Paru initialement sur LesAffaires.com.
BLOGUE. Dans le contexte de procédures entreprises par l’Agence du revenu du Canada (ARC) visant à récupérer de l’impôt impayé, la Cour d’appel fédérale a décidé que les allégations relatives à l’inconduite de la CIBC dans l’affaire Enron devaient être rayées des actes de procédure déposés par l’ARC.
En effet, selon la Cour, le degré de probité d’un contribuable n’a aucune pertinence dans l’analyse de la déductibilité d’une dépense.

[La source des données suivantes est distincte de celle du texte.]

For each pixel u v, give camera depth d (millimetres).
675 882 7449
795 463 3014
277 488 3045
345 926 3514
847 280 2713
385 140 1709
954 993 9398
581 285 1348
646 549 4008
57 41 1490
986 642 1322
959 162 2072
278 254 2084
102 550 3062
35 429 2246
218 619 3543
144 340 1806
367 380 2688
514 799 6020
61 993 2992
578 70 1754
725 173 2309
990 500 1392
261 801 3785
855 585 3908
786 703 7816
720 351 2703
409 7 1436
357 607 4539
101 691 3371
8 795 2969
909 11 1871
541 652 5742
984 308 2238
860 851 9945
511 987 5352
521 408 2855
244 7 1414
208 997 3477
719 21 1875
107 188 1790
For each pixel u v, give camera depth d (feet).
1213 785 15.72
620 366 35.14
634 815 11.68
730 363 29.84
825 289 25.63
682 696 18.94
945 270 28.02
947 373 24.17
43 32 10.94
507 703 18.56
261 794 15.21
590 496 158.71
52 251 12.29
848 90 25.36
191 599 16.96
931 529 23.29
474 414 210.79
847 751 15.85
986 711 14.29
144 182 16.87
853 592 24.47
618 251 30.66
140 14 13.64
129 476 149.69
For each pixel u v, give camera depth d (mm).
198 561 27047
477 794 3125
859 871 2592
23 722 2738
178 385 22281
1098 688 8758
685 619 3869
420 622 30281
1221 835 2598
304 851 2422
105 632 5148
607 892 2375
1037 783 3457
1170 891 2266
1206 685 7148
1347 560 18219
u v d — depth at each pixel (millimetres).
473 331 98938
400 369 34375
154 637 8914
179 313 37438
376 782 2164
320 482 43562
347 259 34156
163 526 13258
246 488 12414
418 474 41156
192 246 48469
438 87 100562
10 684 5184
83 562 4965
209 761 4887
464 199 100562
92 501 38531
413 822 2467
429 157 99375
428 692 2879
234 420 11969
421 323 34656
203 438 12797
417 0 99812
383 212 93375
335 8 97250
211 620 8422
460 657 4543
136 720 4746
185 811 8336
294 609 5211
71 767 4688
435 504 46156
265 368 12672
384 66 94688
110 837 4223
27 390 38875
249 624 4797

Voir CIBC c. la Reine.
Revenons un peu en arrière, histoire de bien comprendre les questions qui étaient en jeu.
La CIBC figurait à titre de codéfenderesse dans le recours collectif intenté contre Enron aux États-Unis.
Les victimes du scandale reprochaient à l’institution financière d’avoir aidé le géant de l’énergie à falsifier ses états financiers.
En 2005, sans pour autant admettre sa responsabilité dans le scandale, la CIBC a accepté de verser la somme record de trois milliards de dollars aux demandeurs en échange de l’abandon des poursuites contre elle.
La CIBC a ensuite tenté de déduire de ses revenus les sommes versées au terme de ce règlement hors cour, au même titre qu’une entreprise déduit ses coûts d’exploitation afin de réduire ses profits et, partant, l’impôt payable aux autorités fiscales.
À cet égard, selon la Loi de l’impôt sur le revenu, une dépense est déductible si elle est engagée dans le but de gagner un revenu.
L’ARC a cependant refusé la déduction.
Dans les procédures écrites, l’ARC faisait notamment valoir que la faute de la CIBC dans l’affaire Enron était si «flagrante et odieuse» (egregious and repulsive) que toute somme versée aux victimes pour se dégager des poursuites ne pouvait se qualifier à titre de dépense engagée pour gagner un revenu.
Le problème majeur avec cet argument, que la Cour d’appel fédérale ne manque d’ailleurs pas de souligner, est que les autorités fiscales n’ont aucune réticence à taxer des activités illégales. Comme le disait l’empereur Vespasien il y a près de 2 000 ans : l’argent n’a pas d’odeur!
Par exemple, voir cette affaire, dans laquelle un cultivateur de marijuana s’est vu cotiser pour des revenus non déclarés provenant de la vente de stupéfiants.
En d’autres termes, la position de l’ARC allait à l’encontre de la prémisse voulant que les principes applicables à la détermination du profit d’une entreprise ne varient pas selon que l’entreprise est licite ou non.
C’est donc dans ce contexte que la Cour a décidé que les allégations reprochant à la CIBC son manque de probité devaient être rayées des actes de procédures en raison de leur manque de pertinence relativement au débat engagé entre les parties.
La victoire n’est cependant pas encore acquise pour la CIBC puisque l’ARC fait valoir de nombreux autres arguments au soutien de sa position.
Il reste à voir ce que les tribunaux en penseront.
À noter que si la CIBC a gain de cause sur le fond de l’affaire, ce sont les contribuables canadiens qui se trouveront en partie à payer pour le rôle douteux joué par la CIBC dans l’affaire Enron.
Bien sûr, la CIBC n’a jamais admis sa responsabilité.
Elle a toutefois accepté de verser la somme record de trois milliards de dollars, ce qui est déjà un début.
En outre, alors que l’ARC affirme que les filiales de la CIBC «ont sciemment aidé Enron à violer les lois américaines en matière de valeurs mobilières et à falsifier ses états financiers», la CIBC se contente d’une maigre requête en radiation d’allégations plutôt que d’y aller d’une poursuite en diffamation de plusieurs millions de dollars contre le gouvernement du Canada.
Je vous laisse tirer vos propres conclusions.
Pour ma part, j’ai l’impression que la CIBC a bien hâte de mettre un couvercle sur ce panier de crabes!